11 February 2007

Space Is Ours and We're Takin' It

The 'Bush Doctrine' and Weapons in Space
Published on Sunday, February 11, 2007.
By Prof. Rodrigue Tremblay

"The dangerous patriot: "The one who drifts into chauvinism and exhibits blind enthusiasm for military actions. He is a defender of militarism and its ideals of war and glory. Chauvinism is a proud and bellicose form of patriotism . . . which identifies numerous enemies who can only be dealt with through military power and which equates the national honor with military victory." James A. Donovan, Colonel, US Marine Corps

"Where you have a concentration of power in a few hands, all too frequently men with the mentality of gangsters get control." Lord Acton (1834-1902)
"If you want war, nourish a doctrine. Doctrines are the most frightful tyrants to which men ever are subject... " William Graham Sumner

On September 20, 2002, George W. Bush, in conformity with the path that Cheney-Rumsfeld-Wolfowitz-Rice and Co. had traced for him, adopted a hegemonic foreign policy and issued the famous hubristic "Bush Doctrine". His then Security adviser, Condoleezza Rice, and her assistant, Philip D. Zelikow, drafted much of the 2002 report titled “The National Security Strategy of the United States”, which has come to be known as the "Bush Doctrine" of pre-emptive wars and of American assertive military hegemony around the world.

Eight months before, in his January 29, 2002 first State of the Union Address, Bush, inspired by his neocon and theologian speech writers, had singled out three disparate countries as belonging to an "axis of evil" (Iran, Iraq, and North Korea), even though two of these countries had been at war at each other for years (Iraq and Iran) and the third (North Korea) had no visible political ties to the first two. Bush also expressed his intention that the United States control both the Earth and Outer Space, no matter what the other 191 countries of the world think and no matter what international law and international treaties call for.

On Earth, the neocon Bush-Cheney administration's goal was to invest so much in military gear, and to take military actions if necessary, that no other country would ever challenge its status as the world's sole military superpower.
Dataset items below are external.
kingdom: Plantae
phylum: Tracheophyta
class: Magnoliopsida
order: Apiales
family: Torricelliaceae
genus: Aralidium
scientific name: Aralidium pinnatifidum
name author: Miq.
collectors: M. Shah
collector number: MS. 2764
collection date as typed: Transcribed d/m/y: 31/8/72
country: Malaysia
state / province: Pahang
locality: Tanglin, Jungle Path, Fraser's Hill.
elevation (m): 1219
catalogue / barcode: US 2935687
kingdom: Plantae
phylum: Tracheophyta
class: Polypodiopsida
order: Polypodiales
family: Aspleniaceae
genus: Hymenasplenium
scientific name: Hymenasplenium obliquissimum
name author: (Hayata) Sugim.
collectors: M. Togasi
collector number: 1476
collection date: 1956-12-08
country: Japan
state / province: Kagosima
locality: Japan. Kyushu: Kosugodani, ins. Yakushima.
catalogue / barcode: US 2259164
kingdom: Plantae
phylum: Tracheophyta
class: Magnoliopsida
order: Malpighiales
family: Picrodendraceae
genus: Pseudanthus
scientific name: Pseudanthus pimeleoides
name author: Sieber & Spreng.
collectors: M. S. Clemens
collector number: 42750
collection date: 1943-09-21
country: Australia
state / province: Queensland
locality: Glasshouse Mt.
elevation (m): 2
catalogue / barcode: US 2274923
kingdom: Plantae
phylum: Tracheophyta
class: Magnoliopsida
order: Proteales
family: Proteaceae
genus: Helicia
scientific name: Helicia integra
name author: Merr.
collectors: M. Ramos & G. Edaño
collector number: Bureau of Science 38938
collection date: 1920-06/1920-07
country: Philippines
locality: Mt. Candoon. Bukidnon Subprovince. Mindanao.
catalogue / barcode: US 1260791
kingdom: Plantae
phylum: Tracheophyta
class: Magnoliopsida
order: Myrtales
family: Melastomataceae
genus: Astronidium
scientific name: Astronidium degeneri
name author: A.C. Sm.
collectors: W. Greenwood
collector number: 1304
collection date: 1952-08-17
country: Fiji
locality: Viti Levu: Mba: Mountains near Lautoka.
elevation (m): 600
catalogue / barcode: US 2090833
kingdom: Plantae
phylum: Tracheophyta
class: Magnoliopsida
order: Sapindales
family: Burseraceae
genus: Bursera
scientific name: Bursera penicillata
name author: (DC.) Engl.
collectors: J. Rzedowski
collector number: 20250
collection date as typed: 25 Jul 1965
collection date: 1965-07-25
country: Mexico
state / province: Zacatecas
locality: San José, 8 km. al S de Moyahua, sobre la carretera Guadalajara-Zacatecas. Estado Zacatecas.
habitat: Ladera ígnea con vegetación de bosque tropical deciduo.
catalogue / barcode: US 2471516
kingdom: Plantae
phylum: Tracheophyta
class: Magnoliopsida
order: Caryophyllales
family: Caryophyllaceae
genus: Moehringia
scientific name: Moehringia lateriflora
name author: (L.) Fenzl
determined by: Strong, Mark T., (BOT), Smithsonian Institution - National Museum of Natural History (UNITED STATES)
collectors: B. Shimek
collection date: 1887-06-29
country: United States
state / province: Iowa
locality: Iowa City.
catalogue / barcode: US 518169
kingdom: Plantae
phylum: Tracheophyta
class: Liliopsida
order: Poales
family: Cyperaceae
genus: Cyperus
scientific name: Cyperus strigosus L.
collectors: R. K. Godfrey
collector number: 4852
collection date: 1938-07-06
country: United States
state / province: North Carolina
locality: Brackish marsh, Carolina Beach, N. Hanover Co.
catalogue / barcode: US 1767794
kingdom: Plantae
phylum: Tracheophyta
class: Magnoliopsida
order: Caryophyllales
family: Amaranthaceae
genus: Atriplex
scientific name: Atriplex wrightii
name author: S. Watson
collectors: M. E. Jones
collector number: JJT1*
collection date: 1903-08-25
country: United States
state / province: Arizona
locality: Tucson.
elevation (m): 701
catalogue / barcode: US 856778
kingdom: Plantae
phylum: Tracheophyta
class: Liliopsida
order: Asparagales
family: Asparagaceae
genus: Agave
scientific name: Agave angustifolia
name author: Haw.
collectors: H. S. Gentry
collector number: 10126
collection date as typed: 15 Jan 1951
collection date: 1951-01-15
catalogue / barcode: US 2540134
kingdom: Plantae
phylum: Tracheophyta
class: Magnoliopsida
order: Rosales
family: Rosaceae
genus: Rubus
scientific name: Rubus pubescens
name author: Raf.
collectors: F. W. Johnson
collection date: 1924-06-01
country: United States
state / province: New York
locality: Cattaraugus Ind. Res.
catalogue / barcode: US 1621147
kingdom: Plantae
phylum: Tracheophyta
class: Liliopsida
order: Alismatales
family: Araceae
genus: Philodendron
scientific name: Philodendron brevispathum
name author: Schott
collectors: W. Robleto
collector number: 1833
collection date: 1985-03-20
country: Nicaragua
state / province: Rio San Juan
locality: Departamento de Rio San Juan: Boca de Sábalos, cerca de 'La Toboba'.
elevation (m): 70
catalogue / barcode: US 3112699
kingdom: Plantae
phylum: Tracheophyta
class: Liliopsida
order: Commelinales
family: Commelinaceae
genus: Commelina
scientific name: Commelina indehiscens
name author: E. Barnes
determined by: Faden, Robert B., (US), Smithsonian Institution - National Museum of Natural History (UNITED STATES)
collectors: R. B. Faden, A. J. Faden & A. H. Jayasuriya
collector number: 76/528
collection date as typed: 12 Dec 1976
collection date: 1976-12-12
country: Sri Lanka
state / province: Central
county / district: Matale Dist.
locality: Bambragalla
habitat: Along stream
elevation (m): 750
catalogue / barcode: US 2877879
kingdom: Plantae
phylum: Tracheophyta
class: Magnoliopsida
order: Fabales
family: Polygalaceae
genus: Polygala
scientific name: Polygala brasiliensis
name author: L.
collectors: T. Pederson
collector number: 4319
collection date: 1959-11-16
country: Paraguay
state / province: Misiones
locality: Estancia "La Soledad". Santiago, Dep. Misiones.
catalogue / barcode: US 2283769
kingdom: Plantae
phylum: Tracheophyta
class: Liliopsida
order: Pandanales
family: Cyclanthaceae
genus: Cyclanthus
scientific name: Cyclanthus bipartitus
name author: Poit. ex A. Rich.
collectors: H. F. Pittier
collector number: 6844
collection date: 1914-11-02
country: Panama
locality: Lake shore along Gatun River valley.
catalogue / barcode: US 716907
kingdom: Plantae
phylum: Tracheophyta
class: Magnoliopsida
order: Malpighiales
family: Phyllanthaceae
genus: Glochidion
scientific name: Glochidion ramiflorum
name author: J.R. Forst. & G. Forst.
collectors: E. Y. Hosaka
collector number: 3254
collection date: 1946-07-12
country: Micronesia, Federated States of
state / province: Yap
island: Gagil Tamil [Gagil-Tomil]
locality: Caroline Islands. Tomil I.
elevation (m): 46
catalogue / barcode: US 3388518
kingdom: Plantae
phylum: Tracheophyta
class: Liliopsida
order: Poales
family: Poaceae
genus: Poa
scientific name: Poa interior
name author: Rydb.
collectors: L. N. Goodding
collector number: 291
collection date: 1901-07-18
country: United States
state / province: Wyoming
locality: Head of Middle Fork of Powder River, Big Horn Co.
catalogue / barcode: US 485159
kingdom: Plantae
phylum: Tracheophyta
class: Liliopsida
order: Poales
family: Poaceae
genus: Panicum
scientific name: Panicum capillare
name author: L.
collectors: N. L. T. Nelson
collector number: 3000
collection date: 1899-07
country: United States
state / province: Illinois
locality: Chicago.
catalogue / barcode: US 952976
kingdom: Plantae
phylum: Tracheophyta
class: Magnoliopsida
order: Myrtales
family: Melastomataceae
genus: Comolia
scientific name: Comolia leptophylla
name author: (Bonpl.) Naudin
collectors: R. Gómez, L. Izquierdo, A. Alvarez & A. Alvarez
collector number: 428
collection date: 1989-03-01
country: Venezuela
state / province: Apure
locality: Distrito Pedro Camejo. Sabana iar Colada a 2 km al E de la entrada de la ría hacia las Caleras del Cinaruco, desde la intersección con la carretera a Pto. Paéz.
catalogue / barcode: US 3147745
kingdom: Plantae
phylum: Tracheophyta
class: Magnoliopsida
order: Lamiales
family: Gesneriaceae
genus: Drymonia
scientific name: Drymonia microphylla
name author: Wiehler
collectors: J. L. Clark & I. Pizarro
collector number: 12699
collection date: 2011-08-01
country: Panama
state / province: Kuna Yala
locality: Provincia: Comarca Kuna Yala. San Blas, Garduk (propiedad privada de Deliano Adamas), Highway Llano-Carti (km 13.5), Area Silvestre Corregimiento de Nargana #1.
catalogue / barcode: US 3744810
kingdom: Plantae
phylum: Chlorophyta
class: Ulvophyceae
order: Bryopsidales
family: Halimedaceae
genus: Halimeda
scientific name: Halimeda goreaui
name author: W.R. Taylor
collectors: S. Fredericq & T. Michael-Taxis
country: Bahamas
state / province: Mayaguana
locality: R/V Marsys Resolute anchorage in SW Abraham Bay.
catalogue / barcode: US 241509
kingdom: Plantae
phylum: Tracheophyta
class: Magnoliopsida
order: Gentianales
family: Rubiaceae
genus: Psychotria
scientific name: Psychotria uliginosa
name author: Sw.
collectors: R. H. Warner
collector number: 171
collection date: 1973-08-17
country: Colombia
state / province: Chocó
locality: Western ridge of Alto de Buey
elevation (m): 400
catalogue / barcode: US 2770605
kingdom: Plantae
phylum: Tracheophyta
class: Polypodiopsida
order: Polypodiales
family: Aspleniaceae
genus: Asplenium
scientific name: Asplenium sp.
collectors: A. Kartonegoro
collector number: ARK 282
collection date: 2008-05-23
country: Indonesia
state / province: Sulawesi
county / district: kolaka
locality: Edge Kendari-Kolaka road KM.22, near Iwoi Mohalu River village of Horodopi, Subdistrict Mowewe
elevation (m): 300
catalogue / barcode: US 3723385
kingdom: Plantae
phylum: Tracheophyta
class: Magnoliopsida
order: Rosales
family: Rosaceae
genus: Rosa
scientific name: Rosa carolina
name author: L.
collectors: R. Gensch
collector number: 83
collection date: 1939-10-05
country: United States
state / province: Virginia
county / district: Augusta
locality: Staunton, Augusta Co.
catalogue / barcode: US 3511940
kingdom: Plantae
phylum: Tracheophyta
The intention was to establish a military New American Empire for the 21st Century, along the lines of the British Empire in the 19th Century.

In Space, the administration asserted the "far out" claim that the United States has the right to control Outer Space and to deny access to space to any country not in sync with U.S. interests. Bush's then Secretary of Defense Donald Rumsfeld, in the so-called report on "Counterspace Operations Doctrine" (2004), even stated that the U.S. should not refrain from using such tactics as "cover, concealment, and deception" and "satellite jamming" to control Outer Space. —The chairman of the U.S. joint chiefs of staff, General Peter Pace, said that (Donald) Rumsfeld must truly be 'inspired by God!' This hairy policy was revisited and signed into law by President George W. Bush, on October 18, 2006, thus initiating a new and dangerous Space arms race.